## Task to complete
For this exercise, write out only the lines of the entries below from the one with "neck: (221, 183)" up to and including the one with "right eye: (656, 312)", exactly as they are. Pictures stay out.

## Task input
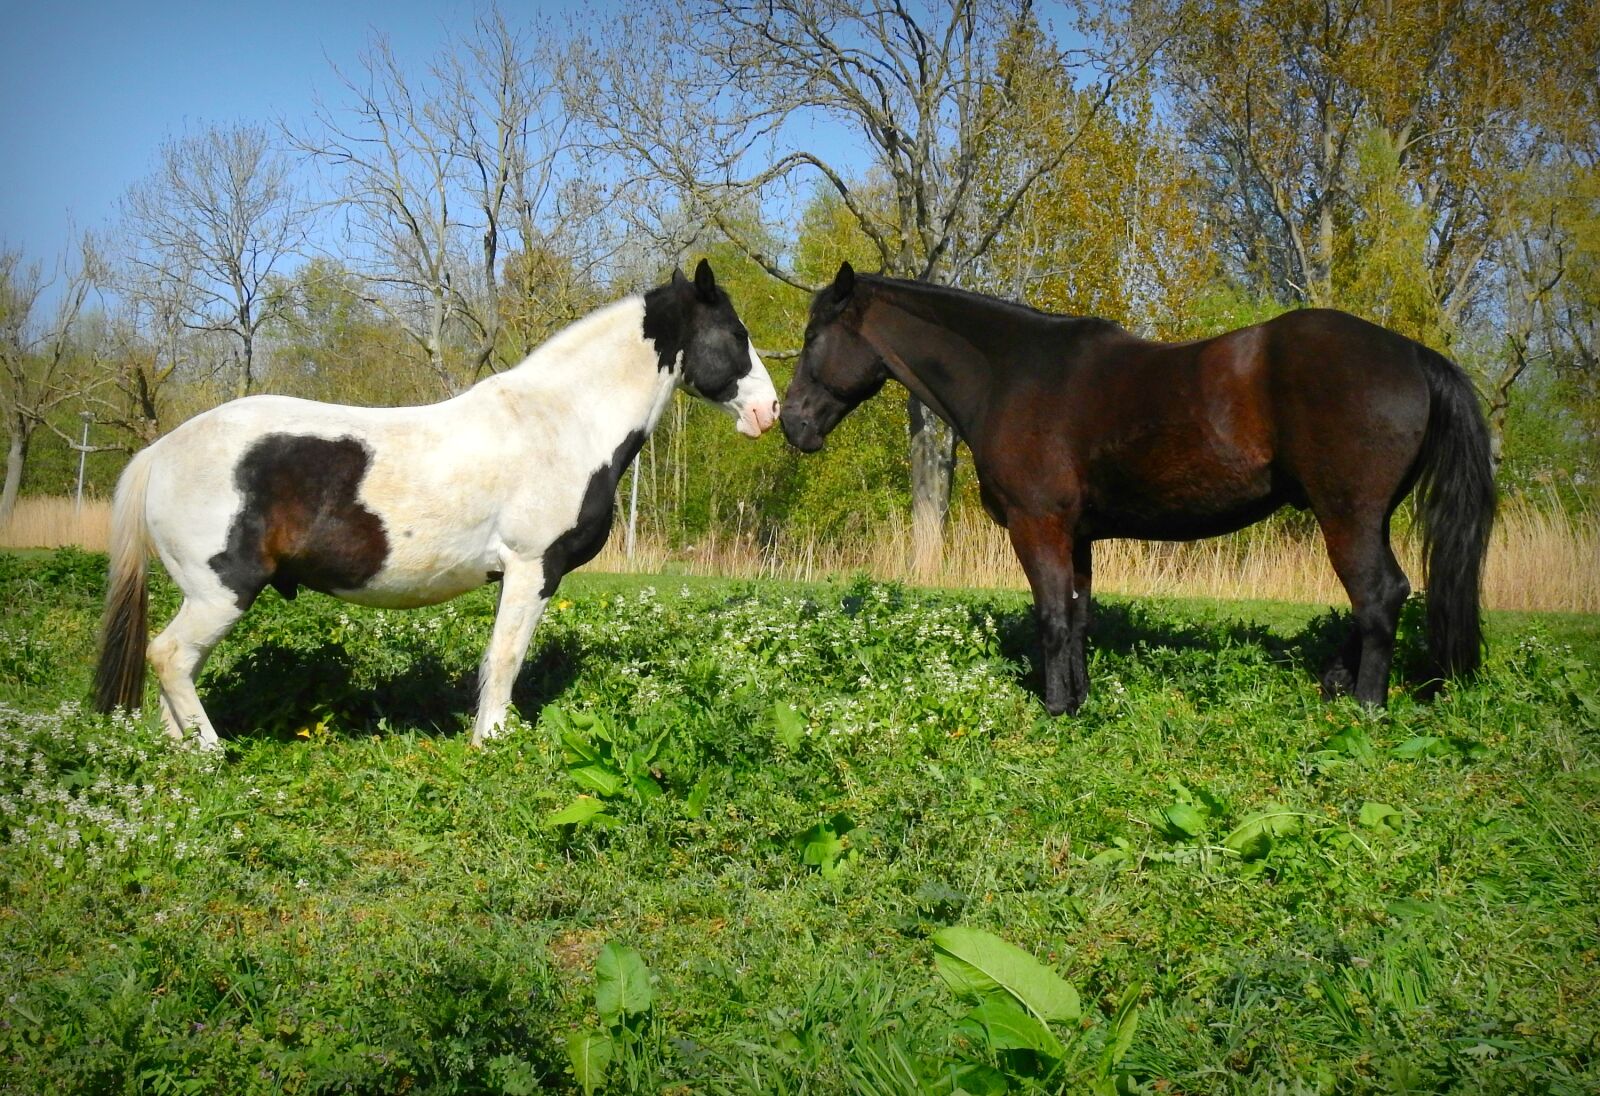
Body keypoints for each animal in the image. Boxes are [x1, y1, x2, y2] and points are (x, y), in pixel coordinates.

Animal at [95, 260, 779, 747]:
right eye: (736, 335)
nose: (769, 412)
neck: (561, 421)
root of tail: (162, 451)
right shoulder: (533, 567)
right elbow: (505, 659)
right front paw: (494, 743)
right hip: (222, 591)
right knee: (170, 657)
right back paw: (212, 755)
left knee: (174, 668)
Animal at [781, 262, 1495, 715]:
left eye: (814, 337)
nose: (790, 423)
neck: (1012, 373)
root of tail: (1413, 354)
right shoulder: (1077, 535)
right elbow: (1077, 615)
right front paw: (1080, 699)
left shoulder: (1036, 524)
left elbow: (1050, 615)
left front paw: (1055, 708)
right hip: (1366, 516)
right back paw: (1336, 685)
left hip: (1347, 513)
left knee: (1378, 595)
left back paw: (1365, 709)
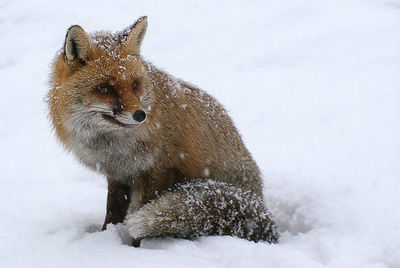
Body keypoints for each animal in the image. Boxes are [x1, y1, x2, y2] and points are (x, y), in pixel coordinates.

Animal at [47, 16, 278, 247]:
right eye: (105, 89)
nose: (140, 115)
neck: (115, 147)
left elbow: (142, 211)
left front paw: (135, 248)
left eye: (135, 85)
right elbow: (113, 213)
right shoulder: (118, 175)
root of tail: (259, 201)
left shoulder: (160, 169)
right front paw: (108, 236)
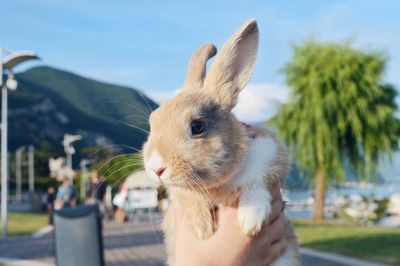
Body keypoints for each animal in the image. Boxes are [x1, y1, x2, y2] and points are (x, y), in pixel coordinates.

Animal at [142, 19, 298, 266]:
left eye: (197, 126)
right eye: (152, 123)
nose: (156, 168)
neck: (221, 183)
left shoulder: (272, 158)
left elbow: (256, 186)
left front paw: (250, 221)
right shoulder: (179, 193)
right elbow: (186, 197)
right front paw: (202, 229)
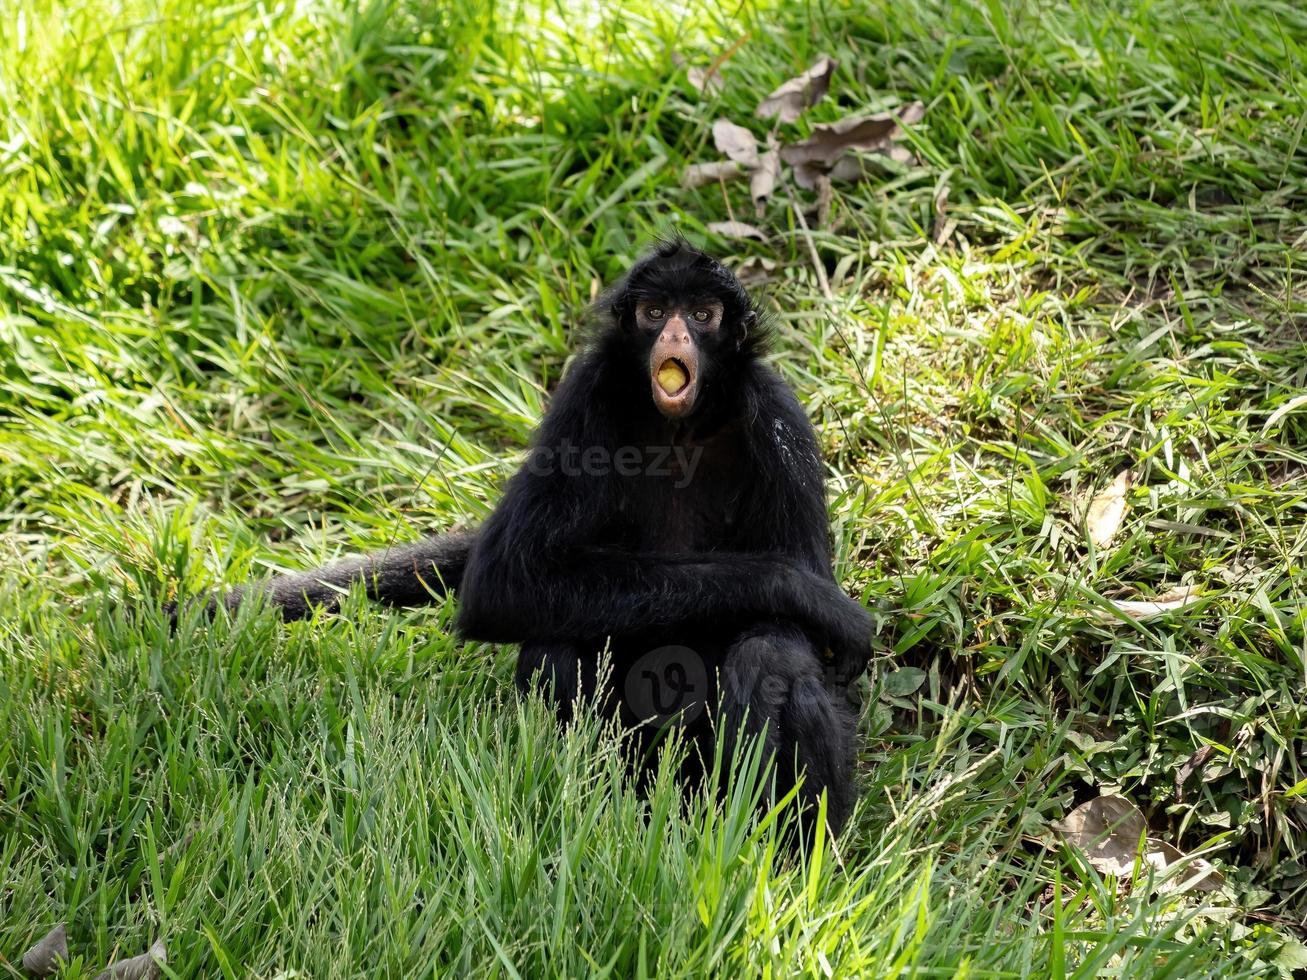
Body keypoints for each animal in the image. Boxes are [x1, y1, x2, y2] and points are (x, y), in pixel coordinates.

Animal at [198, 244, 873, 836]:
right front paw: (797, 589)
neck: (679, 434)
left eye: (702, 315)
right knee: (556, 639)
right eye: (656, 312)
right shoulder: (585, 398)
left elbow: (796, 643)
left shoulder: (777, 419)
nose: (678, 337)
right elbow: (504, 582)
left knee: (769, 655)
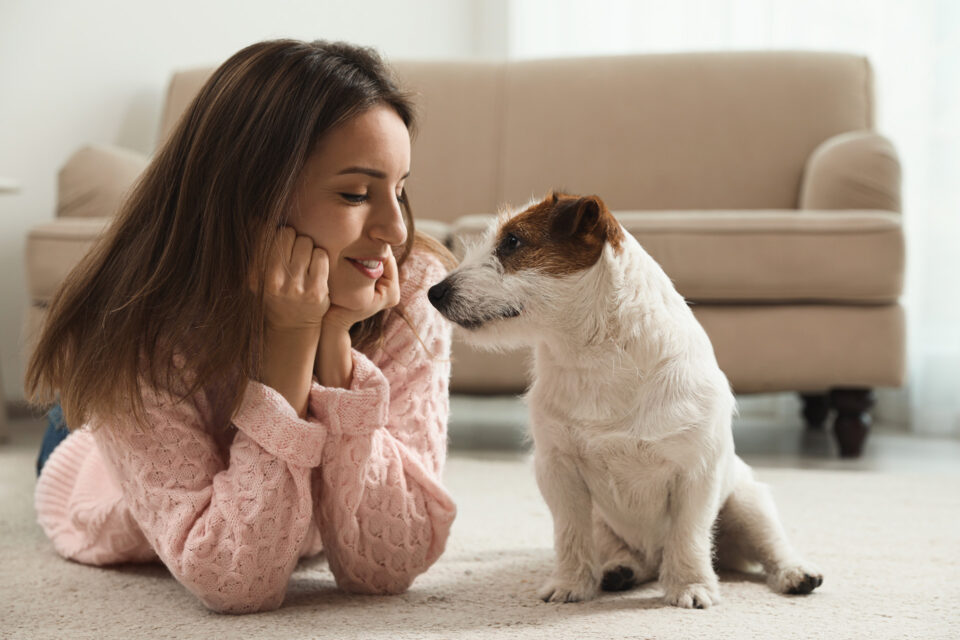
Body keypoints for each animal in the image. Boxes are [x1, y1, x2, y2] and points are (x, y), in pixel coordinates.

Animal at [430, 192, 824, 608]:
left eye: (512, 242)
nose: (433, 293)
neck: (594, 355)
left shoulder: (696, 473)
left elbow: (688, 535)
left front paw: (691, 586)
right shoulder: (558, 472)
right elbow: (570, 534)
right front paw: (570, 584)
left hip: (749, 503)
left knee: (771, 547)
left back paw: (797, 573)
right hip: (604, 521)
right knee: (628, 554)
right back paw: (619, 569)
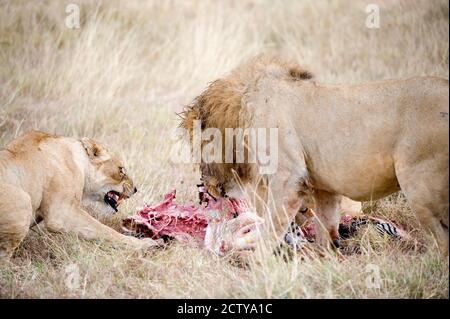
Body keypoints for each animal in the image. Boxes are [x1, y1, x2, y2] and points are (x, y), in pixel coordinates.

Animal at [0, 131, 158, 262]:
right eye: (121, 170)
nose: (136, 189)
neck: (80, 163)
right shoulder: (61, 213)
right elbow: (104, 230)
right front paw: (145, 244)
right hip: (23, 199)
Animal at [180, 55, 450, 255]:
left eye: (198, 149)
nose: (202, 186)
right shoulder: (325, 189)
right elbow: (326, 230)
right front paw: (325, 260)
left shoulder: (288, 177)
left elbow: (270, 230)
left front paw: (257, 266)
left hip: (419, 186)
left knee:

## Task result
neck: (221, 183)
left shoulder: (272, 158)
left elbow: (256, 186)
left front paw: (250, 221)
right shoulder: (179, 193)
right elbow: (186, 197)
right front paw: (202, 229)
Body keypoints for each animal in the image. Boxes are [x1, y1, x2, y2] and points are (x, y), in pixel coordinates.

Animal at [198, 244, 873, 836]:
right front paw: (797, 589)
neck: (679, 434)
left eye: (702, 315)
right knee: (556, 639)
right eye: (656, 312)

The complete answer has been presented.